WASHINGTON (Reuters) - A Republican member of the U.S. Securities and Exchange Commission slammed the Federal Reserve and a council of financial regulators on Tuesday, accusing them of a power grab on everything from asset managers to high-speed trading.
SEC Commissioner Michael Piwowar vowed to defend his agency’s turf against the Financial Stability Oversight Council (FSOC), a panel of regulators created by the Dodd-Frank law to police emerging market risks. “With the council’s steady march, led by its self-appointed ‘alpha dog’ – the Fed – into areas that are solely within the SEC’s jurisdiction, I am concerned that our mission to protect investors, maintain fair, orderly, and efficient markets, and promote capital formation is being compromised,” Piwowar said in a speech before the conservative-leaning American Enterprise Institute.
The FSOC is a council of regulators chaired by Treasury Secretary Jack Lew and made up of the heads of all the major regulators, including Fed Chair Janet Yellen and SEC Chair Mary Jo White.
Piwowar is not a member of the FSOC by law. He has repeatedly complained that he has been denied access to closed door FSOC meetings, even though other Federal Reserve officials who are also not FSOC members such as Fed Governor Daniel Tarullo have been able to attend.
A Treasury spokeswoman previously said the council defers to each member on who gets to come to top-level, closed-door meetings. FSOC members typically bring one staffer, but can bring more if requested.
Piwowar on Tuesday came up with several choice nicknames for the FSOC in his speech, including “The Firing Squad on Capitalism,” “The Vast Left Wing Conspiracy To Hinder Capital Formation” and the “Unaccountable Capital Markets Death Panel.”
“I am resolved to defend our jurisdiction,” he added.
Spokeswomen for the Treasury and Fed declined to comment on his remarks, but in June testimony before a U.S. House of Representatives panel, Lew defended the work of the FSOC and bashed critics who raised questions about its activities.
“If we avoid or are discouraged from asking questions altogether, our financial system will be more exposed to unseen risks,” he said.
He also said that people who claim the panel’s operations are opaque are “simply wrong.”
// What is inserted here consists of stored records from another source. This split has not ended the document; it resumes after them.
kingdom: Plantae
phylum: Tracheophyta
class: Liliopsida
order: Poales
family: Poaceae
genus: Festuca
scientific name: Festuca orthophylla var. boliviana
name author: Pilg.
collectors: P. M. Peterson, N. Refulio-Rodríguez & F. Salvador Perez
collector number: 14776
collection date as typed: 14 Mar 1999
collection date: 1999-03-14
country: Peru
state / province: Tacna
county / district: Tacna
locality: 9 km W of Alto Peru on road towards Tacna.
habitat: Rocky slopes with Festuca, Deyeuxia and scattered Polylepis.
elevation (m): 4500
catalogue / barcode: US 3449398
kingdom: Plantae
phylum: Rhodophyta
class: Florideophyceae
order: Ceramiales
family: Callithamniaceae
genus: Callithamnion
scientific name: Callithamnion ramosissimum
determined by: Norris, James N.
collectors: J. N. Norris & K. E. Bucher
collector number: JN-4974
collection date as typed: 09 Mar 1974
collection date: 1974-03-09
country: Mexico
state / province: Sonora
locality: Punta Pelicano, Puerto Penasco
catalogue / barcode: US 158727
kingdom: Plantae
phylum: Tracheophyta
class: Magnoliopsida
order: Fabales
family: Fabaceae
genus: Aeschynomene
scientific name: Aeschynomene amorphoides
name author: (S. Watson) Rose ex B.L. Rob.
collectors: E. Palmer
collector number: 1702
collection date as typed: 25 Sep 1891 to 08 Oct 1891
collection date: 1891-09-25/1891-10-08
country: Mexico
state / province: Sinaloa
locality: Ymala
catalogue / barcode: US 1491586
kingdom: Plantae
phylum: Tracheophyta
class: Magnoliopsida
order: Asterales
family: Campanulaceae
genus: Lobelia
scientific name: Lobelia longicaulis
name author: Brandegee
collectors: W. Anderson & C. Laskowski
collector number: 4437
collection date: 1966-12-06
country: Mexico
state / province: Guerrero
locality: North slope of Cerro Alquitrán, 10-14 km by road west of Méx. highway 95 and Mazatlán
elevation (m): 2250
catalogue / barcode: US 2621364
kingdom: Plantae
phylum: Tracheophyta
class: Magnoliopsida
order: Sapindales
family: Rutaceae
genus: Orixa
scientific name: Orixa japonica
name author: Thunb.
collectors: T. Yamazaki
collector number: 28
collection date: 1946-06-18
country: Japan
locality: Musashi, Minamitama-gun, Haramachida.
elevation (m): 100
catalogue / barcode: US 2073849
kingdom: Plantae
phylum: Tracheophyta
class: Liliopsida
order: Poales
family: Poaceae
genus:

Piwowar has always been critical of the Fed and the FSOC. But his latest comments were arguably his strongest to date as discontent between the Fed and some SEC officials has grown in recent years.
Historically, the Federal Reserve and the SEC have always had some tension because of very different approaches to regulation.
That tension has grown since the passage of Dodd-Frank and the creation of the FSOC, a move that gave the Fed a greater role in systemic risk regulation.
The FSOC has the power to designate large financial firms as systemic, a tag that imposes more regulation and oversight by the Fed.
It has already used the new power to designate large financial companies, including American International Group Inc, GE Capital and Prudential Financial Inc.
The council has ruffled feathers among some SEC commissioners because of its governance structure, and because it has been eyeing areas that fall under the SEC’s jurisdiction.
It is currently weighing whether the activities of large asset managers, which are regulated by the SEC, also pose risks to financial stability. It sought to pressure the SEC to adopt reforms for money market funds. And in prior written reports, the FSOC has cited other areas in the financial system that could pose risks, such as securities lending by brokerages and high-frequency traders.
Piwowar is not alone at the SEC in his views about FSOC. Two of his fellow commissioners have expressed concerns, saying they feel the agency’s opinions are shut out on crucial policy matters and that the Fed has outsized influence.
Critics, including Piwowar, have also said the council lacks transparency in how it makes decisions about designations.